Numa curta conversa, à entrada da Igreja Metodista Unida Central em Saurimo, o superintendente do Distrito da Lunda-Sul considerou que “as exigências impostas para a realização de cultos devem ser de cumprimento obrigatório, porque mesmo em Israel, Deus orientava, sempre que necessário, à tomada de medidas para não haver contágio”.

João Cahilo Isaac referiu que o “respeito pela lei para evitar o tropeço” corresponde ao ensinamento bíblico:”Dai à César o que é de César, e a Deus o que é de Deus” disse, para contextualizar. Justificou o encerramento de outras paróquias metodistas sediadas em Saurimo com razões financeiras que “ não permitiram reunir as condições mínimas necessárias para realização de cultos públicos”.
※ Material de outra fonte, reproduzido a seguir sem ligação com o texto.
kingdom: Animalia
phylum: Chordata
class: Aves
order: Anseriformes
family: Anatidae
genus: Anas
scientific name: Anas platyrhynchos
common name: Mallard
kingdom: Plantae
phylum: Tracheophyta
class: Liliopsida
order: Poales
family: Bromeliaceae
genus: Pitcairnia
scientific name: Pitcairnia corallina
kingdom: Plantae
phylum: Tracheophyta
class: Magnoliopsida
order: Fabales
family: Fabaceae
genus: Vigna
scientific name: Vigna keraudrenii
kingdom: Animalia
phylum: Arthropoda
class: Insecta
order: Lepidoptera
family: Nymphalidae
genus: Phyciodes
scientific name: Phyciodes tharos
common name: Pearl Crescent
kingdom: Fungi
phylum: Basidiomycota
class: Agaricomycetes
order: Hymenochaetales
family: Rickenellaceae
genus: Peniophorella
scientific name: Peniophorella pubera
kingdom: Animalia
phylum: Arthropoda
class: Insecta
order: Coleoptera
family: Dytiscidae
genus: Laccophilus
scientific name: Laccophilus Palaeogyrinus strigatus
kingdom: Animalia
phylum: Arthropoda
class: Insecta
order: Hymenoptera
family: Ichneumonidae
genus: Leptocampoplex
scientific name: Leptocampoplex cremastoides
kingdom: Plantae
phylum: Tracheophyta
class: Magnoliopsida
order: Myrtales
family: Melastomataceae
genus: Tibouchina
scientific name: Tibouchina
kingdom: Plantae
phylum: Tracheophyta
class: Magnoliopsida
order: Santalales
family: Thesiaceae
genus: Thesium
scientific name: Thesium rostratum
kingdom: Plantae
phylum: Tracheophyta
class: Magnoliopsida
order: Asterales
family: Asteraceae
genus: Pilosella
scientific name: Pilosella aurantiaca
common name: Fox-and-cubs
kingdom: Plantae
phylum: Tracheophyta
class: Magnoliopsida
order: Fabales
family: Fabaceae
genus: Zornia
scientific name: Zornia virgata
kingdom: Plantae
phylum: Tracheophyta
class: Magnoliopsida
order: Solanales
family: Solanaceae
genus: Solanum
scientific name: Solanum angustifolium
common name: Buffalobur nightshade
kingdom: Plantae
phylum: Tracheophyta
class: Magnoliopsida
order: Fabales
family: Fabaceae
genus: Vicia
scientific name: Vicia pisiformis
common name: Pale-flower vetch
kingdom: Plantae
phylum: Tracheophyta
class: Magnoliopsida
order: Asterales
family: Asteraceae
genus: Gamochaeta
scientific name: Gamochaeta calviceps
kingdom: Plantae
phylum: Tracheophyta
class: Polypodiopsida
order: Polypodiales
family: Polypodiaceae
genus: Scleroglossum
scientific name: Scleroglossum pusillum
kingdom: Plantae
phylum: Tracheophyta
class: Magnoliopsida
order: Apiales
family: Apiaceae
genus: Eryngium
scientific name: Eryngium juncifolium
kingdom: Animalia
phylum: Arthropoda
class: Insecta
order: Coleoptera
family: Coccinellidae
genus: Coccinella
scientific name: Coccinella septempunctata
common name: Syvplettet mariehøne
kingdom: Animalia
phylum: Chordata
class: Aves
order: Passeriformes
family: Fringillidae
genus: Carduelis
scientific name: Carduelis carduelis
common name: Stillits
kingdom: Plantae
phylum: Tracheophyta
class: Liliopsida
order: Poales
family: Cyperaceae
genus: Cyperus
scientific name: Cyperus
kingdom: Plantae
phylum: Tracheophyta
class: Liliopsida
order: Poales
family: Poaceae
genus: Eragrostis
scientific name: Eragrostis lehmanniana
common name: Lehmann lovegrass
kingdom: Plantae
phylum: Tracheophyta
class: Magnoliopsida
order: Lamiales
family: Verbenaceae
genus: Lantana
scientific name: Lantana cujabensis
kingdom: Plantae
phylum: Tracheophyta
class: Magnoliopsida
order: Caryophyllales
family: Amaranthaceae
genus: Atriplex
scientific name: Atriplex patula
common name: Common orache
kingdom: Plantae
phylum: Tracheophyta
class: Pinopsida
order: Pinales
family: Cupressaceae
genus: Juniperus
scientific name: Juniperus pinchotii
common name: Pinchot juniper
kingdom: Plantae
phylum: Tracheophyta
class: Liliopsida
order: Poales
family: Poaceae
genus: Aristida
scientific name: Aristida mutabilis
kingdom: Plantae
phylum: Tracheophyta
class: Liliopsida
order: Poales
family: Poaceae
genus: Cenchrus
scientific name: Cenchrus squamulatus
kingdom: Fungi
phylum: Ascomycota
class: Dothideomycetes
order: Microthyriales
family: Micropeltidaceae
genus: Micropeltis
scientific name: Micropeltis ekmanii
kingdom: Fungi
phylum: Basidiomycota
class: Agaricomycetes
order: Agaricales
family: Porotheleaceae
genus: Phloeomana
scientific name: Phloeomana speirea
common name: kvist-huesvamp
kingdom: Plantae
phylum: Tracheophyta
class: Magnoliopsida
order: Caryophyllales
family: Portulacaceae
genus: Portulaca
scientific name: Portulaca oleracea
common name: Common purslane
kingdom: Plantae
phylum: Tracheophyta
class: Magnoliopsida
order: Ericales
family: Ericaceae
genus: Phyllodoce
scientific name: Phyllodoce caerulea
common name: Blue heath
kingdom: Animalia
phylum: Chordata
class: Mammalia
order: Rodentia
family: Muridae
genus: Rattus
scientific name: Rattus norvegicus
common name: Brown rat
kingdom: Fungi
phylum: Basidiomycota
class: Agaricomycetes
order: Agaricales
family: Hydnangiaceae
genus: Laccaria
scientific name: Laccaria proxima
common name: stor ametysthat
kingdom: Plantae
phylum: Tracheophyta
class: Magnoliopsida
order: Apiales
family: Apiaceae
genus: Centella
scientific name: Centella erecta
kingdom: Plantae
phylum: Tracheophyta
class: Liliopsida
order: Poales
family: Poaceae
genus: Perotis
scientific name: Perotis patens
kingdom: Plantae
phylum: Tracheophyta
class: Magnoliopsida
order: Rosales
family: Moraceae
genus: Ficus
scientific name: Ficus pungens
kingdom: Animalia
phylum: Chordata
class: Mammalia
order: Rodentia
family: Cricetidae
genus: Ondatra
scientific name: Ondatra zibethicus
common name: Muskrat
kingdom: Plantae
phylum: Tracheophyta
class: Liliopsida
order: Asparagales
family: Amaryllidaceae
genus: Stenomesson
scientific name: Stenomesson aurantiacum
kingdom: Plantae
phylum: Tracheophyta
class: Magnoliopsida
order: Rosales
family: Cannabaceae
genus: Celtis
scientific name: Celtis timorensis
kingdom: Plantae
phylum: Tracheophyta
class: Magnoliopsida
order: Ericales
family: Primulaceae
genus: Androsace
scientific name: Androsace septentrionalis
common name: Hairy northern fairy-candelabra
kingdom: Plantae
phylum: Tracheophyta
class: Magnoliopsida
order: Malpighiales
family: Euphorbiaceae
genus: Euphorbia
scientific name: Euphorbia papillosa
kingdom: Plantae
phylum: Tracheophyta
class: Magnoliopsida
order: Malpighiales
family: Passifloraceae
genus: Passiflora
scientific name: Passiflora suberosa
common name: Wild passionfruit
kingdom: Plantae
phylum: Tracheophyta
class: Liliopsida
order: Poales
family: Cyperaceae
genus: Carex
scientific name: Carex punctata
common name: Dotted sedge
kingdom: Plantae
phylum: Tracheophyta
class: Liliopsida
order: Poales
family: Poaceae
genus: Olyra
Com o braço direito estendido, palma da mão aberta e virada para o repórter, Stela Ernesto interditou, de forma simpática, o acesso dos repórteres. Informado sobre o objectivo do trabalho, o evangelista Divaldo Ernesto permitiu, sem rodeios, e acompanhou a recolha de imagens no interior do espaçoso templo, onde o culto decorreu com mais de 250 fiéis, em recolhimento espiritual, sentados em menos de metade das cadeiras, que representam 50 porcento da capacidade de lotação da casa Santa.

O evangelista interpretou a presença titubeante como sinal de “alguma cautela, devido ao impacto da pandemia, a ser combatida com uma série de “medidas aceitáveis, para preservar a vida, o bem mais precioso dado por Deus”.

Divaldo Ernesto acredita que o desfecho salutar dos cultos realizados e o engajamento na sensibilização, vai atenuar o medo e despertar o interesse em participar nas actividades programadas. Apelou ao respeito das medidas de prevenção e orientações baixadas pelas autoridades incumbidas de fiscalizar a conduta dos cidadãos.

Sentado, rosto descontraído, nariz e boca protegidos por uma máscara de cor azul, o devoto católico João Culeca aguardava pelo início da segunda missa na Sê Catedral, com bancos corridos rigorosamente arrumados em blocos, separados por passagens. No gabinete, o padre Gelson Cambutinho controlava o tempo para ministrar, a partir das dez horas e 30 minutos, a segunda “sessão sagrada”.

O prelado explicou que a retoma das missas após três meses de paralisação por conta de uma “travessia num mar atípico”, criado pela Covid-19, acentuou a vontade de participação dos fiéis na missa.Foram criadas condições para acomodar 237 pessoas por missa, contra os mais de 400 permitidos em circunstâncias normais no passado.

O padre falou da expectativa pelo reencontro com outros irmãos, apelou à necessidade de engajamento de todos para vencer um inimigo letal, obedecendo às medidas exaradas em Decreto Presidencial sobre a Situação de Calamidade Pública.